**Task instructions**
Only lines containing "Estadual" belong in the answer, each copied from the entries below.

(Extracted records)
━━━━━━━━━━━━━━━━

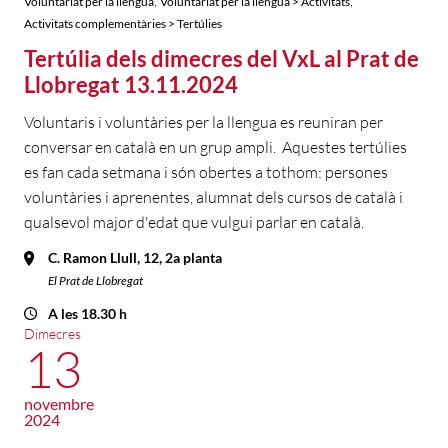
,
,
Voluntariat per la llengua
Voluntariat per la llengua > Activitats
Activitats complementàries > Tertúlies
Tertúlia dels dimecres del VxL al Prat de
Llobregat 13.11.2024
Voluntaris i voluntàries per la llengua es reuniran per
conversar en català en un grup ampli. Aquestes tertúlies
es fan cada setmana i són obertes a tothom: persones
voluntàries i aprenentes, alumnat dels cursos de català i
qualsevol major d'edat que vulgui parlar en català.
C. Ramon Llull, 12, 2a planta
El Prat de Llobregat
A les 18.30 h
Dimecres
13
novembre
2024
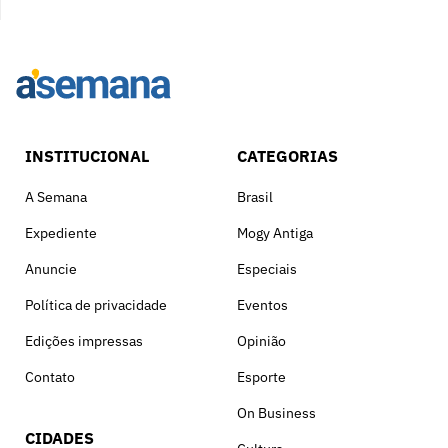
INSTITUCIONAL
CATEGORIAS
A Semana
Brasil
Expediente
Mogy Antiga
Anuncie
Especiais
Política de privacidade
Eventos
Edições impressas
Opinião
Contato
Esporte
On Business
CIDADES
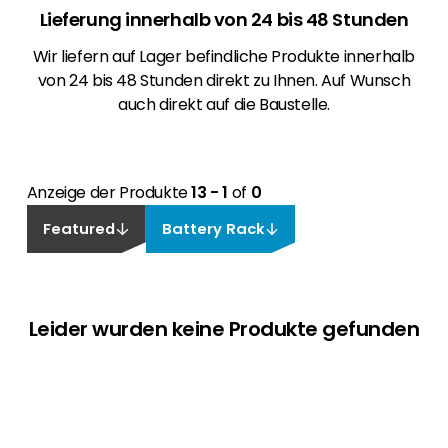
Lieferung innerhalb von 24 bis 48 Stunden
Wir liefern auf Lager befindliche Produkte innerhalb
von 24 bis 48 Stunden direkt zu Ihnen. Auf Wunsch
auch direkt auf die Baustelle.
Anzeige der Produkte
13 - 1
of
0
Featured
Battery Rack
Leider wurden keine Produkte gefunden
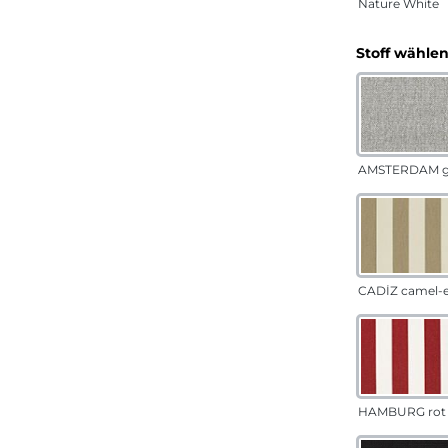
Nature White
Stoff wähle
AMSTERDAM g
CADÍZ camel-
HAMBURG rot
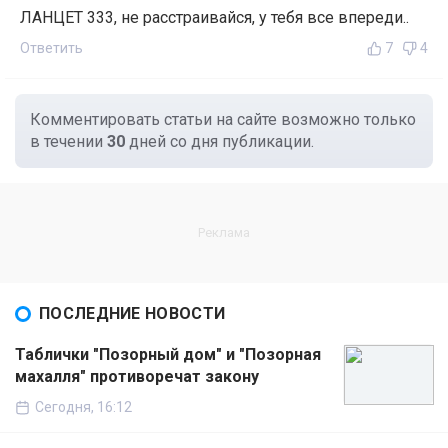
ЛАНЦЕТ 333, не расстраивайся, у тебя все впереди..
Ответить
7
4
Комментировать статьи на сайте возможно только
в течении
30
дней со дня публикации.
ПОСЛЕДНИЕ НОВОСТИ
Таблички "Позорный дом" и "Позорная
махалля" противоречат закону
Сегодня, 16:12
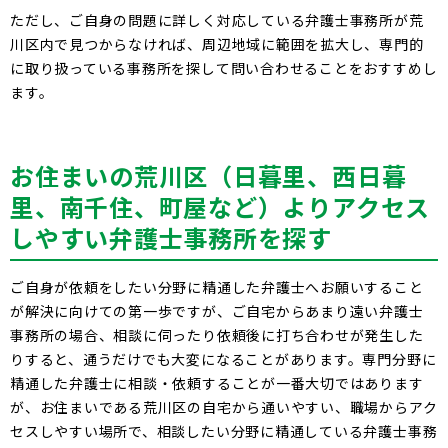
ただし、ご自身の問題に詳しく対応している弁護士事務所が荒
川区内で見つからなければ、周辺地域に範囲を拡大し、専門的
に取り扱っている事務所を探して問い合わせることをおすすめし
ます。
お住まいの荒川区（日暮里、西日暮
里、南千住、町屋など）よりアクセス
しやすい弁護士事務所を探す
ご自身が依頼をしたい分野に精通した弁護士へお願いすること
が解決に向けての第一歩ですが、ご自宅からあまり遠い弁護士
事務所の場合、相談に伺ったり依頼後に打ち合わせが発生した
りすると、通うだけでも大変になることがあります。専門分野に
精通した弁護士に相談・依頼することが一番大切ではあります
が、お住まいである荒川区の自宅から通いやすい、職場からアク
セスしやすい場所で、相談したい分野に精通している弁護士事務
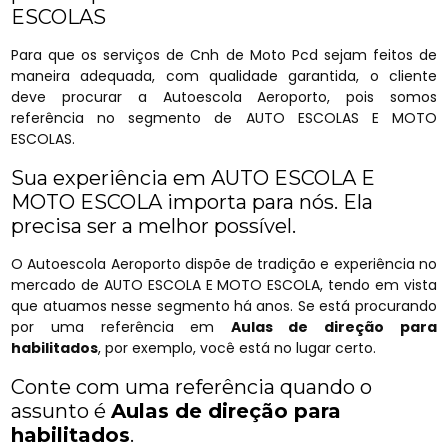
ESCOLAS
Para que os serviços de Cnh de Moto Pcd sejam feitos de
maneira adequada, com qualidade garantida, o cliente
deve procurar a Autoescola Aeroporto, pois somos
referência no segmento de AUTO ESCOLAS E MOTO
ESCOLAS.
Sua experiência em AUTO ESCOLA E
MOTO ESCOLA importa para nós. Ela
precisa ser a melhor possível.
O Autoescola Aeroporto dispõe de tradição e experiência no
mercado de AUTO ESCOLA E MOTO ESCOLA, tendo em vista
que atuamos nesse segmento há anos. Se está procurando
por uma referência em
Aulas de direção para
habilitados
, por exemplo, você está no lugar certo.
Conte com uma referência quando o
assunto é
Aulas de direção para
habilitados
.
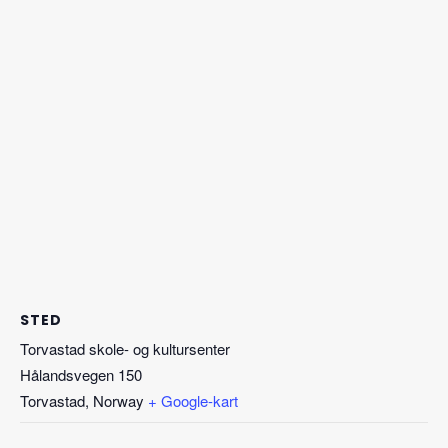
STED
Torvastad skole- og kultursenter
Hålandsvegen 150
Torvastad
,
Norway
+ Google-kart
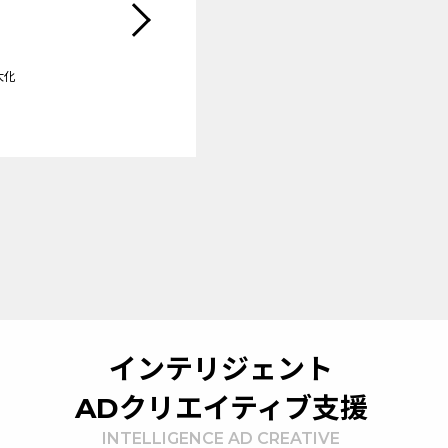
大化
インテリジェント
ADクリエイティブ支援
INTELLIGENCE AD CREATIVE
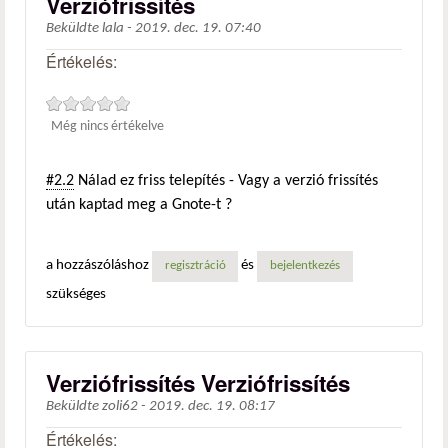
Verziófrissítés
Beküldte
lala
-
2019. dec. 19. 07:40
Értékelés:
Még nincs értékelve
#2.2
Nálad ez friss telepítés - Vagy a verzió frissítés
után kaptad meg a Gnote-t ?
a hozzászóláshoz
és
regisztráció
bejelentkezés
szükséges
Verziófrissítés Verziófrissítés
Beküldte
zoli62
-
2019. dec. 19. 08:17
Értékelés:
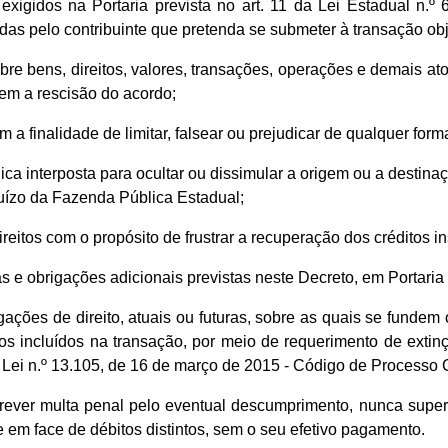
gidos na Portaria prevista no art. 11 da Lei Estadual n.º 6
das pelo contribuinte que pretenda se submeter à transação obj
sobre bens, direitos, valores, transações, operações e demais 
em a rescisão do acordo;
m a finalidade de limitar, falsear ou prejudicar de qualquer form
rídica interposta para ocultar ou dissimular a origem ou a destina
juízo da Fazenda Pública Estadual;
reitos com o propósito de frustrar a recuperação dos créditos ins
s e obrigações adicionais previstas neste Decreto, em Portaria
gações de direito, atuais ou futuras, sobre as quais se fundem 
tos incluídos na transação, por meio de requerimento de exti
 Lei n.º 13.105, de 16 de março de 2015 - Código de Processo C
ever multa penal pelo eventual descumprimento, nunca superi
em face de débitos distintos, sem o seu efetivo pagamento.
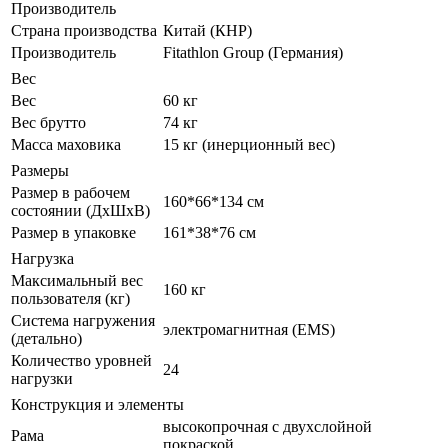
Производитель
Страна производства
Китай (КНР)
Производитель
Fitathlon Group (Германия)
Вес
Вес
60 кг
Вес брутто
74 кг
Масса маховика
15 кг (инерционный вес)
Размеры
Размер в рабочем
160*66*134 см
состоянии (ДxШxВ)
Размер в упаковке
161*38*76 см
Нагрузка
Максимальный вес
160 кг
пользователя (кг)
Система нагружения
электромагнитная (EMS)
(детально)
Количество уровней
24
нагрузки
Конструкция и элементы
высокопрочная с двухслойной
Рама
покраской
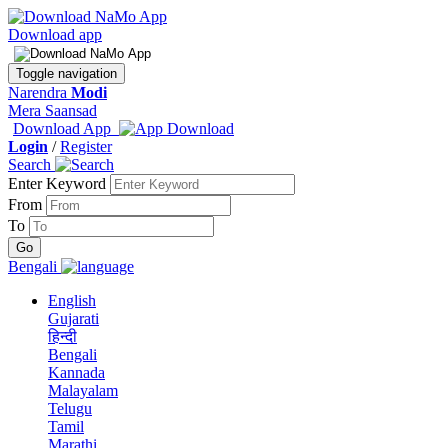
Download app
Toggle navigation
Narendra
Modi
Mera Saansad
Download App
Login
/
Register
Search
Enter Keyword
From
To
Bengali
English
Gujarati
हिन्दी
Bengali
Kannada
Malayalam
Telugu
Tamil
Marathi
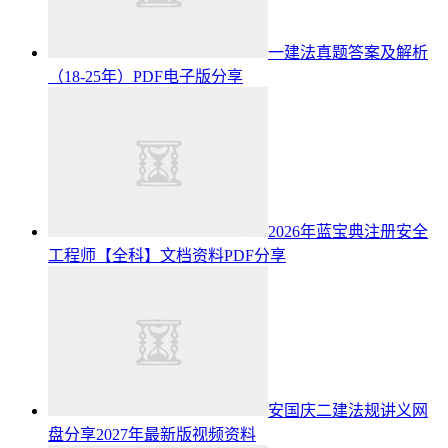
一建法真题答案及解析
（18-25年）PDF电子版分享
2026年蓝宝典注册安全
工程师【全科】文档资料PDF分享
安国庆二建法规讲义网
盘分享2027年最新版视频资料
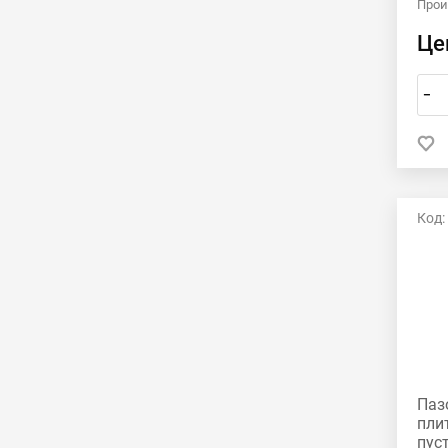
Прои
Це
–
Код:
Паз
пли
пус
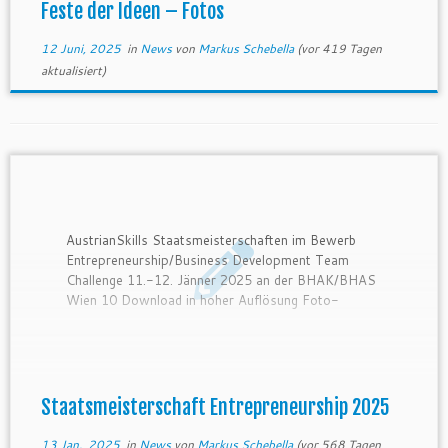
Feste der Ideen – Fotos
12 Juni, 2025
in
News
von
Markus Schebella
(vor 419 Tagen
aktualisiert)
AustrianSkills Staatsmeisterschaften im Bewerb
Entrepreneurship/Business Development Team
Challenge 11.-12. Jänner 2025 an der BHAK/BHAS
Wien 10 Download in hoher Auflösung Foto-
Gallerie
Staatsmeisterschaft Entrepreneurship 2025
13 Jan., 2025
in
News
von
Markus Schebella
(vor 568 Tagen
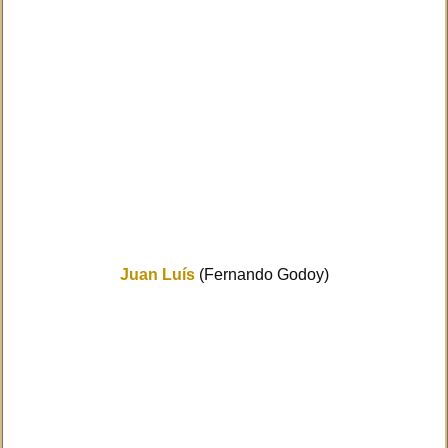
Juan Luís
(Fernando Godoy)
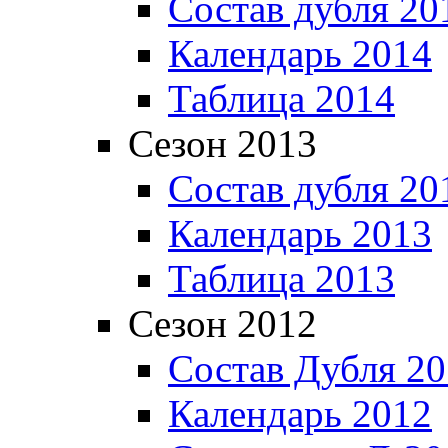
Состав дубля 20
Календарь 2014
Таблица 2014
Сезон 2013
Состав дубля 20
Календарь 2013
Таблица 2013
Сезон 2012
Состав Дубля 2
Календарь 2012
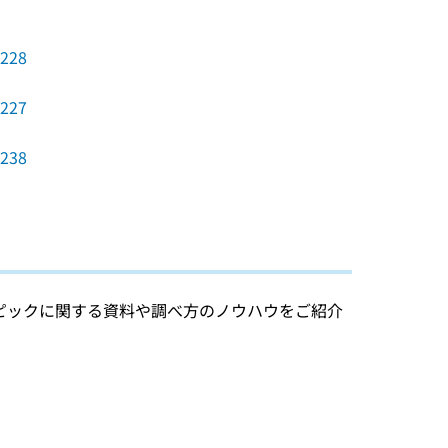
4228
4227
4238
ピックに関する資料や調べ方のノウハウをご紹介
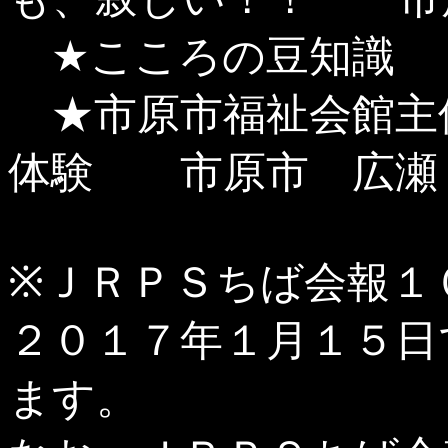
★こころの豆知識 
★市原市福祉会館主
体験 市原市 広瀬 
※ＪＲＰＳちば会報１
２０１７年１月１５日
ます。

━━━━━━━━━━━━━━━━

**Result**
gidos na Portaria prevista no art. 11 da Lei Estadual n.º 6
juízo da Fazenda Pública Estadual;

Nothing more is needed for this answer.